BBC Paris Studio in London and Roxburgh Hall, Stowe School, Stowe, Bucks
Having taped sessions for two programs in the Light Program radio series, "Side by Side" only the previous Monday, the Beatles returned to the BBC this day, 11:00 am to 2:00 pm to record a third. (An option for a fourth appearance in the series, to have been taped between 2:00 and 6:00 pm this day, was not taken up, however)
The Beatles and the Karl Denver Trio did not bother to re-record their duet of "Side by Side", the BBC using the April 1st tape for this transmission, which took place between 5:00 and 5:29 pm on Monday, June 24th. (It was unusual for the Corporation to keep recordings so long before broadcast, and this was certainly the longest any Beatles tape remained "in the can").
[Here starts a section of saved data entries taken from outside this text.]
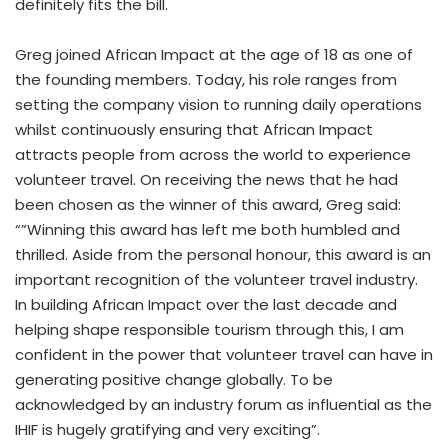
definitely fits the bill.
Greg joined African Impact at the age of 18 as one of
the founding members. Today, his role ranges from
setting the company vision to running daily operations
whilst continuously ensuring that African Impact
attracts people from across the world to experience
volunteer travel. On receiving the news that he had
been chosen as the winner of this award, Greg said:
“”Winning this award has left me both humbled and
thrilled. Aside from the personal honour, this award is an
important recognition of the volunteer travel industry.
In building African Impact over the last decade and
helping shape responsible tourism through this, I am
confident in the power that volunteer travel can have in
generating positive change globally. To be
acknowledged by an industry forum as influential as the
IHIF is hugely gratifying and very exciting”.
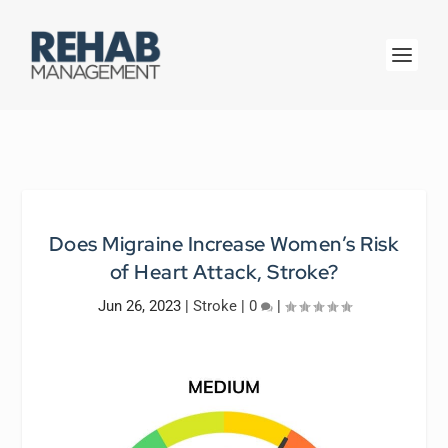
Does Migraine Increase Women’s Risk
of Heart Attack, Stroke?
Jun 26, 2023
|
Stroke
|
0
|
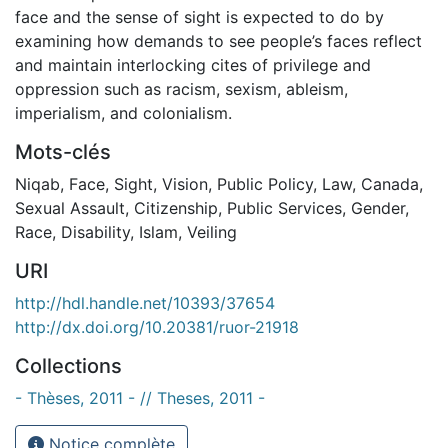
face and the sense of sight is expected to do by
examining how demands to see people’s faces reflect
and maintain interlocking cites of privilege and
oppression such as racism, sexism, ableism,
imperialism, and colonialism.
Mots-clés
Niqab
,
Face
,
Sight
,
Vision
,
Public Policy
,
Law
,
Canada
,
Sexual Assault
,
Citizenship
,
Public Services
,
Gender
,
Race
,
Disability
,
Islam
,
Veiling
URI
http://hdl.handle.net/10393/37654
http://dx.doi.org/10.20381/ruor-21918
Collections
- Thèses, 2011 - // Theses, 2011 -
Notice complète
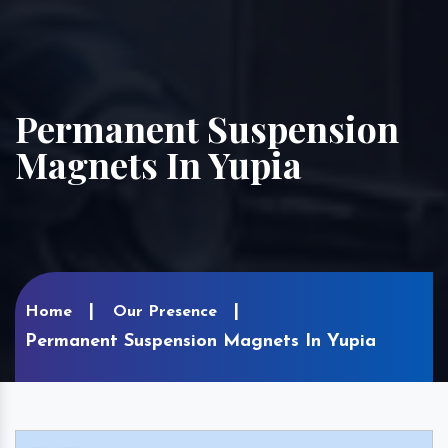
Permanent Suspension
Magnets In Yupia
Home
Our Presence
Permanent Suspension Magnets In Yupia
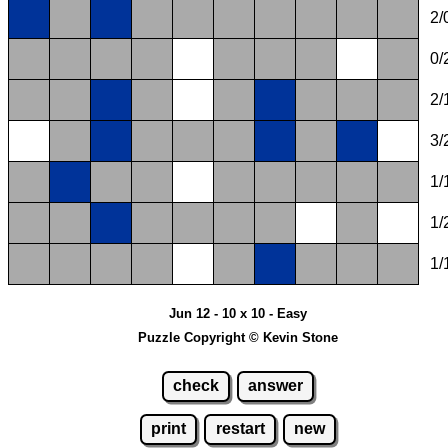
2/
0/
2/
3/
1/
1/
1/
Jun 12 - 10 x 10 - Easy
Puzzle Copyright © Kevin Stone
check
answer
print
restart
new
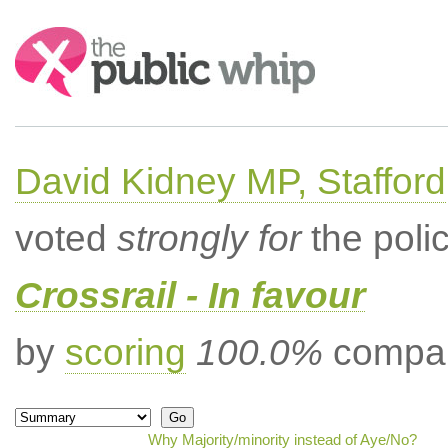
Search:
David Kidney MP, Stafford
voted
strongly for
the poli
Crossrail - In favour
by
scoring
100.0%
compar
Why Majority/minority instead of Aye/No?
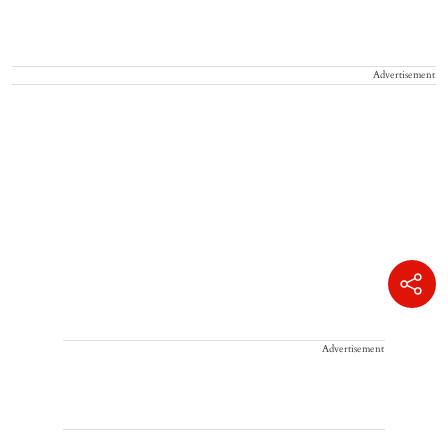
Advertisement
Advertisement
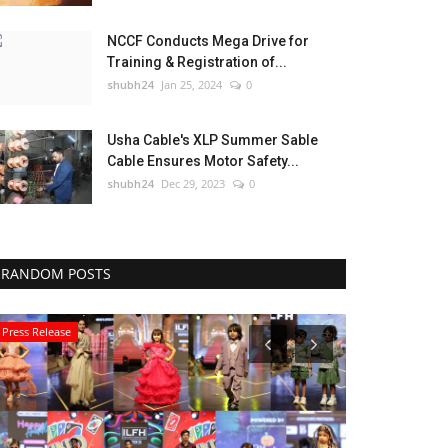
NCCF Conducts Mega Drive for
Training & Registration of...
shubh24
Jan 25, 2024
0
Usha Cable's XLP Summer Sable
Cable Ensures Motor Safety...
shubh24
Dec 29, 2023
0
RANDOM POSTS
Press Release
Education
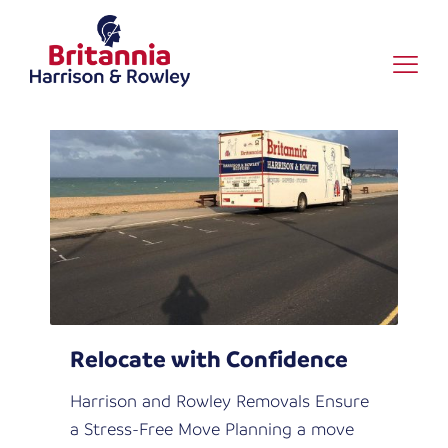
News
Relocate with Confidence
Harrison and Rowley Removals Ensure
a Stress-Free Move Planning a move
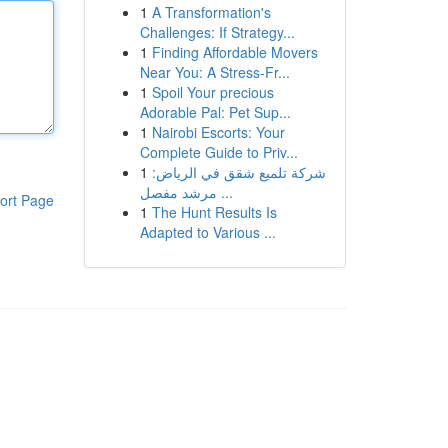
1
A Transformation's
Challenges: If Strategy...
1
Finding Affordable Movers
Near You: A Stress-Fr...
1
Spoil Your precious
Adorable Pal: Pet Sup...
1
Nairobi Escorts: Your
Complete Guide to Priv...
1
شركة تلميع شقق في الرياض:
مرشد مفصل ...
ort Page
1
The Hunt Results Is
Adapted to Various ...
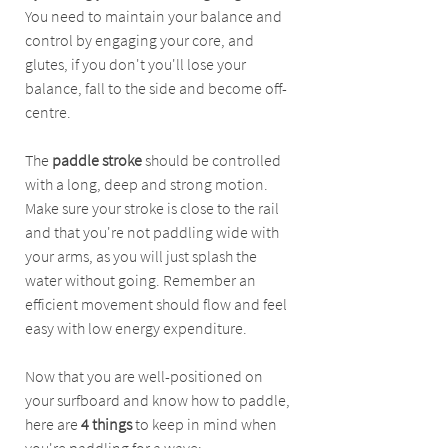
You need to maintain your balance and 
control by engaging your core, and 
glutes, if you don't you'll lose your 
balance, fall to the side and become off-
centre. 
The 
paddle stroke
 should be controlled 
with a long, deep and strong motion.  
Make sure your stroke is close to the rail 
and that you're not paddling wide with 
your arms, as you will just splash the 
water without going. Remember an 
efficient movement should flow and feel 
easy with low energy expenditure. 
Now that you are well-positioned on 
your surfboard and know how to paddle, 
here are 
4 things
 to keep in mind when 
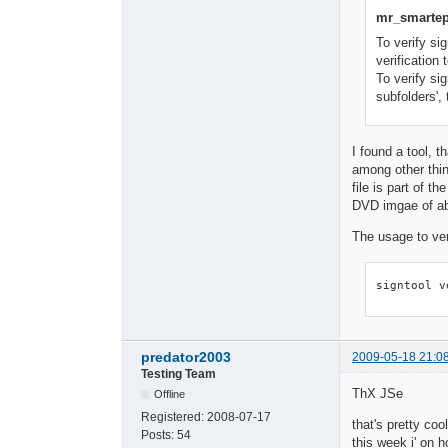
mr_smartep
To verify si
verification t
To verify si
subfolders', 
I found a tool, t
among other thin
file is part of
DVD imgae of ab
The usage to veri
signtool v
predator2003
2009-05-18 21:0
Testing Team
ThX JSe
Offline
Registered:
2008-07-17
that's pretty cool
Posts:
54
this week i' on hol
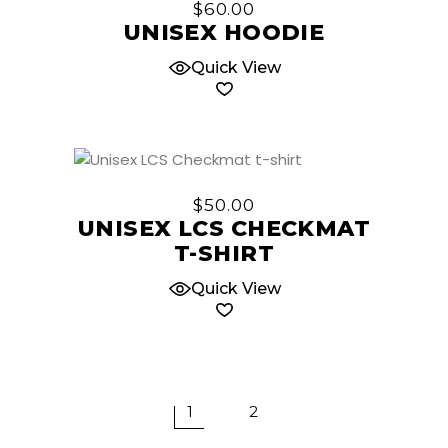
$
60.00
the
has
UNISEX HOODIE
product
multiple
page
Quick View
variants.
The
options
may
be
This
chosen
product
$
50.00
on
has
UNISEX LCS CHECKMAT
the
multiple
T-SHIRT
product
variants.
page
The
Quick View
options
may
be
chosen
on
1
2
the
Listeners to the show heard the group perform "Too Much Monkey Business", Love Me Do", "Boys", "I'll be on my way" and "From me to you".
"I'll be on my way" is of particular interest for it was the Beatles only studio environment recording and known public performance of a Lennon-McCartney song given exclusively to Billy J. Kramer with the Dakotas for record release; they taped their version at EMI Studios on March 14the and released the track on April 26 as the B-side of "Do you want to know a secret", another - though not so exclusive Lennon-McCartney original.
The late afternoon live engagement at Stowe, the boy's public school, was probably the Beatles most unusual concert appearance of all, and was booked as a direct result of one Liverpudlian boy's interest in his home-town group.
A private school of just a few hundred boys: one of its students, David Moores. Moores, who had grown up around Liverpool, wanted to see his hometown band. So, in January 1963, he wrote to Brian Epstein. This set in motion a series of fairly formal letters of negotiation between Epstein and Moores, ending in their mutual agreement, in a signed contract, that the Beatles would play the school for their more or less standard fee of 100 quid.